== GOAL A ==
Reproduce the part of the essay on nationalism that runs between "During the heyday" and "is well recorded.", inclusive.
== GOAL B ==
In the essay on nationalism, in which city did Guha propose to meet?
== GOAL C ==
Write the next part of the essay on nationalism, picking up after its final sentence.

== PASSAGE PROVIDED ==
'''

During the heyday of Nehruism, books were banned, and people were jailed for contrarian views. And his discomfort with unfettered press freedom is well recorded.
I have met historian Ramachandra Guha on multiple occasions, but when I received an e-mail from him in late January, saying he would like to meet in Delhi towards “end February/early March”, I felt excited. More so because Guha, a self-confessed follower of Rabindranth Tagore and Andre Beteille, said he would discuss how “the quest for the truth is always more important than loyalty to the ‘nation'”.
While thanking him for his generosity, I politely registered, among other things, a fundamental difference in our respective worldviews. For me, the idea of nation was invariably more important than an individual’s understanding of ‘truth’. On a theoretical level, my India has never been an “imagined” one, but very much alive and unapologetically so. Anybody even with a cursory understanding of the Indic civilisational ethos would realise that nationalism, like religion, is not an exclusivist phenomenon in India; they are unifying factors, quite unlike in the West where both religion and nationalism divide people into two utterly irreconcilable blocs. On a practical level too, one just needs to look at the plight of the Afghans to understand the importance of a nation.

'''

== GIVEN ENTRIES ==
'''

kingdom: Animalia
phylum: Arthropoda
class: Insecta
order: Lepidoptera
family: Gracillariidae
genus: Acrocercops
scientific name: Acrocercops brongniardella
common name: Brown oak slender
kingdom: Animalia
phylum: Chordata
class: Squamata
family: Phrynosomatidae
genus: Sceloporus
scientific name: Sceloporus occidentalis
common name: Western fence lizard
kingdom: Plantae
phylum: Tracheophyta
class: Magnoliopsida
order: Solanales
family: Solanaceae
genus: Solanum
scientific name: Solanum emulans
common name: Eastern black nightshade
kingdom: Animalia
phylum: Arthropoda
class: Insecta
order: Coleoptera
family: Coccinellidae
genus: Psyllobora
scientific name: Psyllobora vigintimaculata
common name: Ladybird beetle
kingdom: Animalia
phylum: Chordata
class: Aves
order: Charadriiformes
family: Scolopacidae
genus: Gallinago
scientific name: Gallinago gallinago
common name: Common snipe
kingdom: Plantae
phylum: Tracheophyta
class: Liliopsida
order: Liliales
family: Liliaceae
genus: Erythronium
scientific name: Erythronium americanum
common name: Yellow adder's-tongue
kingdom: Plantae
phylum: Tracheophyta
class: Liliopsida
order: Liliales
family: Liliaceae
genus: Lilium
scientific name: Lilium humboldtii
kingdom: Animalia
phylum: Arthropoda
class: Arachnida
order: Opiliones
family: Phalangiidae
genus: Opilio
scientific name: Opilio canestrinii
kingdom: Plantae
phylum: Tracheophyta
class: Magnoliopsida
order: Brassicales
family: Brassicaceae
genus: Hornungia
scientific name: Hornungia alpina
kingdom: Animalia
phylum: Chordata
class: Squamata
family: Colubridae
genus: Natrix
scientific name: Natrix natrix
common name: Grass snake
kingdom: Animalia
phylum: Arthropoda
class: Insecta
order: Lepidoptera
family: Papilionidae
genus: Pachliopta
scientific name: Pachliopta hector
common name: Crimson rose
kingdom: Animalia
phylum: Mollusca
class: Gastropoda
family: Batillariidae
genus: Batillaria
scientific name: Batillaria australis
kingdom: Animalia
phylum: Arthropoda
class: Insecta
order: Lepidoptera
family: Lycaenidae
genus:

'''

== REPLY A ==
During the heyday of Nehruism, books were banned, and people were jailed for contrarian views. And his discomfort with unfettered press freedom is well recorded.

== REPLY B ==
Delhi

== REPLY C ==
Coming to ‘truth’, it is a subjective notion, often jaundiced by individual pride and prejudice. Truth is like dharma: Everyone will have a different interpretation of it. Bhishma, Karna and Kumbhakarna — they were pursuing their dharma and yet not doing the right thing. Interestingly, they are admired very much for that reason and despite standing on the wrong side of history. In contrast, someone like Vibhishana did the right thing by switching his loyalty to Bhagwan Ram, but he failed to perform his dharma: He remains a cautionary tale of how a brother should never act.
To make things more complicated, there’s an interesting episode in the Mahabharata where Yudhisthira, after losing his brothers and wife one by one on his way to heaven, found Duryodhana and his brothers enjoying spoils up there. So, in the long term, the “virtuous” Pandavas weren’t as upright as they seemed. And the “villainous” Kauravas weren’t as bad as they were projected!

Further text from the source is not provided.